What we ultimately learned is that sometimes even the clearest vision of the right path forward is not enough if you just don’t have the resources to walk it. With the benefit of some new volunteers, and as part of a new, modest goal to simply support our partner organizations, we were introduced to and started meeting with a civic association in Cancer Alley.

The first time we attended a meeting at Mt. Triumph Baptist Church in St. James, we were hoping to expand our coalition to fight the Bayou Bridge Pipeline, which at the time was just a hypothetical project with its proposed terminus in the small community around the church. Although the pipeline was on the meeting agenda, the people in the room didn’t want to talk about the pipeline. They wanted to talk about evacuation routes out of their community, which had been blocked by the Capline facility’s appropriation of a public road. And although we were hoping to see a united front of residents willing to stand their ground in their community against the pipeline, most people just wanted out.

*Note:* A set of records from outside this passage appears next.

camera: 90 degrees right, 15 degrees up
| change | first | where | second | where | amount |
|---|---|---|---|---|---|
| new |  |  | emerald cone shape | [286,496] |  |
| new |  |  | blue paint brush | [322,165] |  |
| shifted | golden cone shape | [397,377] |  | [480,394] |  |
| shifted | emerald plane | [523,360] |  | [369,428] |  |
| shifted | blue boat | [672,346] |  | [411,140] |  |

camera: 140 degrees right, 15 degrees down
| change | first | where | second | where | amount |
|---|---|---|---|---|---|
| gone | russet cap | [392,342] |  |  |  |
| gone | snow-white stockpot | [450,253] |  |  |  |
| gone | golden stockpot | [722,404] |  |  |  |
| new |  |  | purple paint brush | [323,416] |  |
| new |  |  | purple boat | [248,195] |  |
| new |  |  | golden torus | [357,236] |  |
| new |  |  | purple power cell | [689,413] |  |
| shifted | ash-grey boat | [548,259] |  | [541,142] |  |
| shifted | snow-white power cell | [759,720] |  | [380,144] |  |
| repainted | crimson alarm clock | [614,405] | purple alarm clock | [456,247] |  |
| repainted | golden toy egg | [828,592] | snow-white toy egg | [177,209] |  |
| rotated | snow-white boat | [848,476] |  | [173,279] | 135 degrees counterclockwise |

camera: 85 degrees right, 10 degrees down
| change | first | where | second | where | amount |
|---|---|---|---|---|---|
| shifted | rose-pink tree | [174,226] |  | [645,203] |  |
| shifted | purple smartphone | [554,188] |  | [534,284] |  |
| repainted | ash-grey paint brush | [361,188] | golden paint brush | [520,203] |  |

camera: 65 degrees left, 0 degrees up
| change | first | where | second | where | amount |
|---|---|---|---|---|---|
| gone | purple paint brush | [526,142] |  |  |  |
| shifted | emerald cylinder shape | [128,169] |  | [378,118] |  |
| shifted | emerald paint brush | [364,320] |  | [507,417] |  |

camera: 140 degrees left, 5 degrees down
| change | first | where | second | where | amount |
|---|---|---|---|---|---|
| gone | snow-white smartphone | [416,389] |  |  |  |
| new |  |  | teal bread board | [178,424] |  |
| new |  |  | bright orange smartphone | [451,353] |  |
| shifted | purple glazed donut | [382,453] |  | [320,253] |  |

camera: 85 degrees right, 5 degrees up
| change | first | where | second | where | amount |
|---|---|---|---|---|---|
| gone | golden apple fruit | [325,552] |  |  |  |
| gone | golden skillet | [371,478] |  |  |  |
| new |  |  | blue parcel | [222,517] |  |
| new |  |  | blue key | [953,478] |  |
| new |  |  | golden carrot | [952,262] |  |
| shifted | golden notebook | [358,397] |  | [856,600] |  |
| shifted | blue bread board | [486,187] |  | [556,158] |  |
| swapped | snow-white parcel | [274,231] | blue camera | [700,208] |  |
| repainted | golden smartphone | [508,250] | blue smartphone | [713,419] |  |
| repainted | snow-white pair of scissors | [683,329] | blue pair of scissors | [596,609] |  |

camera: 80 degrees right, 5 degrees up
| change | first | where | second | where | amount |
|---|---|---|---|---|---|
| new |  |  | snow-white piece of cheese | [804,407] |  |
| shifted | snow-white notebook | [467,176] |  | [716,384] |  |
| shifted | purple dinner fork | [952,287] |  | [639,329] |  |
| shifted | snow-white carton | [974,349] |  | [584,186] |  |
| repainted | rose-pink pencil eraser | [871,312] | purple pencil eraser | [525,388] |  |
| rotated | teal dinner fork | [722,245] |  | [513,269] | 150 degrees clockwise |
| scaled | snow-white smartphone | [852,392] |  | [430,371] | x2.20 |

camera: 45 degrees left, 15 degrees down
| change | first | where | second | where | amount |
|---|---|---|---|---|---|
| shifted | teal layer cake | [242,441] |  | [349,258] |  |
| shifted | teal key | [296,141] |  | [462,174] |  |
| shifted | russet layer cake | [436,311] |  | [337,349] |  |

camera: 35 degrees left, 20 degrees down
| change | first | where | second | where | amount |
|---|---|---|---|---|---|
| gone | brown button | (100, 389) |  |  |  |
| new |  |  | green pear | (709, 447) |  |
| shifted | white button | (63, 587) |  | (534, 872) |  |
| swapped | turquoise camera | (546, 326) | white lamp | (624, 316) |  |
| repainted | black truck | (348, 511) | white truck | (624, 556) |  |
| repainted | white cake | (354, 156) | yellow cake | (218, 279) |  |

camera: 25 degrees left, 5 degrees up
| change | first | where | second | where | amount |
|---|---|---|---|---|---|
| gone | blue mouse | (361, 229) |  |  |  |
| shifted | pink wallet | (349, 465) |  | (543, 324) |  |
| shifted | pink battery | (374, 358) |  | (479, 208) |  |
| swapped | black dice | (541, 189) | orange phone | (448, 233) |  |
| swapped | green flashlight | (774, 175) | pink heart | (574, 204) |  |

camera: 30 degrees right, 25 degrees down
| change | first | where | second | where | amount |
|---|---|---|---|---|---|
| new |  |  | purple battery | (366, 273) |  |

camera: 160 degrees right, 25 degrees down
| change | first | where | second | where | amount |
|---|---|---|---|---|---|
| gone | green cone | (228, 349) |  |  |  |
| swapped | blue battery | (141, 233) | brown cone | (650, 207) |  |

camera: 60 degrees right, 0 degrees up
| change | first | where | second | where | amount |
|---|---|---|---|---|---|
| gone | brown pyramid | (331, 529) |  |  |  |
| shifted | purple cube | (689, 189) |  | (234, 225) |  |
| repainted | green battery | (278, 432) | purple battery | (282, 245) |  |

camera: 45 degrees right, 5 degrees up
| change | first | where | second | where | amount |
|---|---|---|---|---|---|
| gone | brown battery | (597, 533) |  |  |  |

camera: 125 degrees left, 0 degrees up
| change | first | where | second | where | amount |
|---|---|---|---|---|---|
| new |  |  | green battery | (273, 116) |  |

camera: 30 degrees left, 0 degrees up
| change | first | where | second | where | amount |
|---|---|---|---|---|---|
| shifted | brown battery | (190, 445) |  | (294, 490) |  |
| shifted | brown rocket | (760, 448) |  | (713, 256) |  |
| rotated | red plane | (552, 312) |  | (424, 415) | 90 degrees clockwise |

Conversations led to some action steps, but mostly they just led to other conversations. There was definitely strategizing involved at points, but most of our long treks to St. James or surrounding communities were just to talk or attend church or eat. Building that coalition to fight the pipeline was and is incredibly slow, hard work. And I’ll tell you something else: it’s hard to organize quickly when people are sick. That’s not an abstract idea or a metaphor, it’s just a simple and mundane fact, one that’s manifestly true in social justice movements across the world and across time.


The people I have met in St. James in particular are among the most stalwart conservationists and naturalists I’ve ever known, in a visceral way that I cannot and most likely will not ever truly understand.

I love clean air and I fight for clean air. But I don’t know what it’s like to choke my way through a night when the air conditioning breaks down because I don’t want to open the windows to invite the nauseating smells of the refinery in.

I love clean water and I fight for clean water. But I don’t know what it’s like to live off of bottled water and soda because no one is able to answer what exactly is coming out of the taps.

I love listening to birdsong in the morning but I don’t know what it’s like when that just stops, forever, and the birds don’t come back home.

And while I know what it’s like when someone I love has cancer, I don’t know what it’s like to lose my own children or watch seven neighbors on my block succumb to cancer.

I fight for these things that I know but can’t feel. I know what’s it’s like to work hard and care hard and learn and grow and fight and win and lose, but I don’t know what it’s like to do none of these things and stay home because I just can’t breathe. I am never going to know what that’s like, and that’s why this fight is not mine to lead.

There is such honor to be found in the slow and deliberate work of listening deeply to grassroots leadership: because listening builds trust, and trust builds the beloved community. Our group is not the starring hero of the climate justice story, but I fervently believe that everyone plays a role in this movement. The climate is changing. Whether it changes a lot or a whole lot is still to be determined by our actions, but I do know this: only in this process of building the beloved community will our salvation be found.

There’s a distinct difference between showing up to support folks because you want them to support you in return and showing up to support folks because you truly believe their fight is what will save you all in the end. It’s amazing how opportunities present themselves when you take the time to listen and have the wisdom to know that is all you should be doing. When we finally learned to follow, the leaders showed themselves.